*What to work on:* The response must contain every record, repeated exactly.

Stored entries
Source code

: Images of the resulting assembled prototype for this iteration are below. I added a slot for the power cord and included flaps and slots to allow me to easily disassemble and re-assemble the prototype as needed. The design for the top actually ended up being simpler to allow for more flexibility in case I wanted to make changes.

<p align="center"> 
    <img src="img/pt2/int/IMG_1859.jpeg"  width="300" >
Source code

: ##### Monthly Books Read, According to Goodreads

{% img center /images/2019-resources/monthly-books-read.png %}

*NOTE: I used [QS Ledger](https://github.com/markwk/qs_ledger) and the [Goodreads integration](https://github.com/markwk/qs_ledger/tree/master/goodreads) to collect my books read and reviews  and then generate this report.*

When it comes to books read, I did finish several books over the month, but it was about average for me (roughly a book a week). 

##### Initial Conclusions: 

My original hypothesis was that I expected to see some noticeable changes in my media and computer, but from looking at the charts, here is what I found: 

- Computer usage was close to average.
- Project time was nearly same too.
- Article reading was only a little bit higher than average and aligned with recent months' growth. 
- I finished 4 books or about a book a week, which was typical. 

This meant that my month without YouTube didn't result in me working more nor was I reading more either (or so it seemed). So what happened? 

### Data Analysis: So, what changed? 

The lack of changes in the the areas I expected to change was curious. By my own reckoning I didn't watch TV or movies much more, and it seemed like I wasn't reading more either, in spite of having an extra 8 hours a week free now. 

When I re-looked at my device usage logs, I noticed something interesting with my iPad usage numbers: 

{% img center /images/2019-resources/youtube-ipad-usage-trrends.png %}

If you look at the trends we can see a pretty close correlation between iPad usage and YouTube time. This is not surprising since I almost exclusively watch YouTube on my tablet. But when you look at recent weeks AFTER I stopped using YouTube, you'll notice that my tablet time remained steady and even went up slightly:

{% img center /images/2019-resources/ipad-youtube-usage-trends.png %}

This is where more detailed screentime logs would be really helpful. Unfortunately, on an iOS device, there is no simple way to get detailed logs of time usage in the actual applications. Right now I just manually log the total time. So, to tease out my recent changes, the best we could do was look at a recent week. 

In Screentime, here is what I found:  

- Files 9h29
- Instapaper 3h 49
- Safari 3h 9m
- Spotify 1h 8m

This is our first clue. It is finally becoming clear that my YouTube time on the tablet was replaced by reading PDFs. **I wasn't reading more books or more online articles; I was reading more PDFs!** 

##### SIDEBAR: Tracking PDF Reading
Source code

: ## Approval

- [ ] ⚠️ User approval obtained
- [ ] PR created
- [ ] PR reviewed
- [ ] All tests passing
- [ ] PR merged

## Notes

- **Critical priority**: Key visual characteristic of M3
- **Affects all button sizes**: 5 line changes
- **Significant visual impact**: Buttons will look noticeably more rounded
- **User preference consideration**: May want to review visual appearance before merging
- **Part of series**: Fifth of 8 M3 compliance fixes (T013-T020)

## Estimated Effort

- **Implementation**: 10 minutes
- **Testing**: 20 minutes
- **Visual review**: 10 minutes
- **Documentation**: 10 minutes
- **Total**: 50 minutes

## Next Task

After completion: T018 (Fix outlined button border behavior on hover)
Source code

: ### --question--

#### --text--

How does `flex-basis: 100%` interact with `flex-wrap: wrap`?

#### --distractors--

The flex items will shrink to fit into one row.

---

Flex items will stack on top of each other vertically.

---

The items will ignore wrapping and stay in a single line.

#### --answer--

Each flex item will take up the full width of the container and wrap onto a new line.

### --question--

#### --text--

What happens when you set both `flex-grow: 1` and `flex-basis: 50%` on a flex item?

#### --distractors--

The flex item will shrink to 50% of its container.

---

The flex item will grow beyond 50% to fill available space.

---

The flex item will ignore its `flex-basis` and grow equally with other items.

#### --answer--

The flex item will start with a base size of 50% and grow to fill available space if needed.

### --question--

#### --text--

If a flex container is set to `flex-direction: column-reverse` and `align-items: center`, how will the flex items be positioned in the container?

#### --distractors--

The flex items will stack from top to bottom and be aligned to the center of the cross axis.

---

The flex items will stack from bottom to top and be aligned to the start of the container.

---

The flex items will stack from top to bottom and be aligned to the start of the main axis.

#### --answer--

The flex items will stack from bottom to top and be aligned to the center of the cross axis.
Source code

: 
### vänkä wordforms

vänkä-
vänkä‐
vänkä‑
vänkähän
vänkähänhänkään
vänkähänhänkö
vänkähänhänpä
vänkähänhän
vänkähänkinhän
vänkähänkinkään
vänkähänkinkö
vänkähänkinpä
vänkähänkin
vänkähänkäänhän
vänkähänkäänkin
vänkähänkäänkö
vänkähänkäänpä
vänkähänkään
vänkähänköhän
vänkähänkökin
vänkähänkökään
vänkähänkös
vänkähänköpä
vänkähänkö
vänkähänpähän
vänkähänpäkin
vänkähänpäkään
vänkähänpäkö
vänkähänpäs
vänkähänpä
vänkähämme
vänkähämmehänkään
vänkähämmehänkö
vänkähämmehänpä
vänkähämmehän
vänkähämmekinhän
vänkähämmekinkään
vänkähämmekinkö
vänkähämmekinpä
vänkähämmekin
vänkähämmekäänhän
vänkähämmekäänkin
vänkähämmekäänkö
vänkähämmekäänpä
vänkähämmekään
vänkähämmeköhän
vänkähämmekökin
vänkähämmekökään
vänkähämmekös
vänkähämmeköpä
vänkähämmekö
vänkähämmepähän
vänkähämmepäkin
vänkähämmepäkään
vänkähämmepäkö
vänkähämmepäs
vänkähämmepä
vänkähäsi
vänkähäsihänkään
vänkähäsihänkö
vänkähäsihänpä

*Solution to the exercise:*
Source code

: Images of the resulting assembled prototype for this iteration are below. I added a slot for the power cord and included flaps and slots to allow me to easily disassemble and re-assemble the prototype as needed. The design for the top actually ended up being simpler to allow for more flexibility in case I wanted to make changes.

<p align="center"> 
    <img src="img/pt2/int/IMG_1859.jpeg"  width="300" >
Source code

: ##### Monthly Books Read, According to Goodreads

{% img center /images/2019-resources/monthly-books-read.png %}

*NOTE: I used [QS Ledger](https://github.com/markwk/qs_ledger) and the [Goodreads integration](https://github.com/markwk/qs_ledger/tree/master/goodreads) to collect my books read and reviews  and then generate this report.*

When it comes to books read, I did finish several books over the month, but it was about average for me (roughly a book a week). 

##### Initial Conclusions: 

My original hypothesis was that I expected to see some noticeable changes in my media and computer, but from looking at the charts, here is what I found: 

- Computer usage was close to average.
- Project time was nearly same too.
- Article reading was only a little bit higher than average and aligned with recent months' growth. 
- I finished 4 books or about a book a week, which was typical. 

This meant that my month without YouTube didn't result in me working more nor was I reading more either (or so it seemed). So what happened? 

### Data Analysis: So, what changed? 

The lack of changes in the the areas I expected to change was curious. By my own reckoning I didn't watch TV or movies much more, and it seemed like I wasn't reading more either, in spite of having an extra 8 hours a week free now. 

When I re-looked at my device usage logs, I noticed something interesting with my iPad usage numbers: 

{% img center /images/2019-resources/youtube-ipad-usage-trrends.png %}

If you look at the trends we can see a pretty close correlation between iPad usage and YouTube time. This is not surprising since I almost exclusively watch YouTube on my tablet. But when you look at recent weeks AFTER I stopped using YouTube, you'll notice that my tablet time remained steady and even went up slightly:

{% img center /images/2019-resources/ipad-youtube-usage-trends.png %}

This is where more detailed screentime logs would be really helpful. Unfortunately, on an iOS device, there is no simple way to get detailed logs of time usage in the actual applications. Right now I just manually log the total time. So, to tease out my recent changes, the best we could do was look at a recent week. 

In Screentime, here is what I found:  

- Files 9h29
- Instapaper 3h 49
- Safari 3h 9m
- Spotify 1h 8m

This is our first clue. It is finally becoming clear that my YouTube time on the tablet was replaced by reading PDFs. **I wasn't reading more books or more online articles; I was reading more PDFs!** 

##### SIDEBAR: Tracking PDF Reading
Source code

: ## Approval

- [ ] ⚠️ User approval obtained
- [ ] PR created
- [ ] PR reviewed
- [ ] All tests passing
- [ ] PR merged

## Notes

- **Critical priority**: Key visual characteristic of M3
- **Affects all button sizes**: 5 line changes
- **Significant visual impact**: Buttons will look noticeably more rounded
- **User preference consideration**: May want to review visual appearance before merging
- **Part of series**: Fifth of 8 M3 compliance fixes (T013-T020)

## Estimated Effort

- **Implementation**: 10 minutes
- **Testing**: 20 minutes
- **Visual review**: 10 minutes
- **Documentation**: 10 minutes
- **Total**: 50 minutes

## Next Task

After completion: T018 (Fix outlined button border behavior on hover)
Source code

: ### --question--

#### --text--

How does `flex-basis: 100%` interact with `flex-wrap: wrap`?

#### --distractors--

The flex items will shrink to fit into one row.

---

Flex items will stack on top of each other vertically.

---

The items will ignore wrapping and stay in a single line.

#### --answer--

Each flex item will take up the full width of the container and wrap onto a new line.

### --question--

#### --text--

What happens when you set both `flex-grow: 1` and `flex-basis: 50%` on a flex item?

#### --distractors--

The flex item will shrink to 50% of its container.

---

The flex item will grow beyond 50% to fill available space.

---

The flex item will ignore its `flex-basis` and grow equally with other items.

#### --answer--

The flex item will start with a base size of 50% and grow to fill available space if needed.

### --question--

#### --text--

If a flex container is set to `flex-direction: column-reverse` and `align-items: center`, how will the flex items be positioned in the container?

#### --distractors--

The flex items will stack from top to bottom and be aligned to the center of the cross axis.

---

The flex items will stack from bottom to top and be aligned to the start of the container.

---

The flex items will stack from top to bottom and be aligned to the start of the main axis.

#### --answer--

The flex items will stack from bottom to top and be aligned to the center of the cross axis.
Source code

: 
### vänkä wordforms

vänkä-
vänkä‐
vänkä‑
vänkähän
vänkähänhänkään
vänkähänhänkö
vänkähänhänpä
vänkähänhän
vänkähänkinhän
vänkähänkinkään
vänkähänkinkö
vänkähänkinpä
vänkähänkin
vänkähänkäänhän
vänkähänkäänkin
vänkähänkäänkö
vänkähänkäänpä
vänkähänkään
vänkähänköhän
vänkähänkökin
vänkähänkökään
vänkähänkös
vänkähänköpä
vänkähänkö
vänkähänpähän
vänkähänpäkin
vänkähänpäkään
vänkähänpäkö
vänkähänpäs
vänkähänpä
vänkähämme
vänkähämmehänkään
vänkähämmehänkö
vänkähämmehänpä
vänkähämmehän
vänkähämmekinhän
vänkähämmekinkään
vänkähämmekinkö
vänkähämmekinpä
vänkähämmekin
vänkähämmekäänhän
vänkähämmekäänkin
vänkähämmekäänkö
vänkähämmekäänpä
vänkähämmekään
vänkähämmeköhän
vänkähämmekökin
vänkähämmekökään
vänkähämmekös
vänkähämmeköpä
vänkähämmekö
vänkähämmepähän
vänkähämmepäkin
vänkähämmepäkään
vänkähämmepäkö
vänkähämmepäs
vänkähämmepä
vänkähäsi
vänkähäsihänkään
vänkähäsihänkö
vänkähäsihänpä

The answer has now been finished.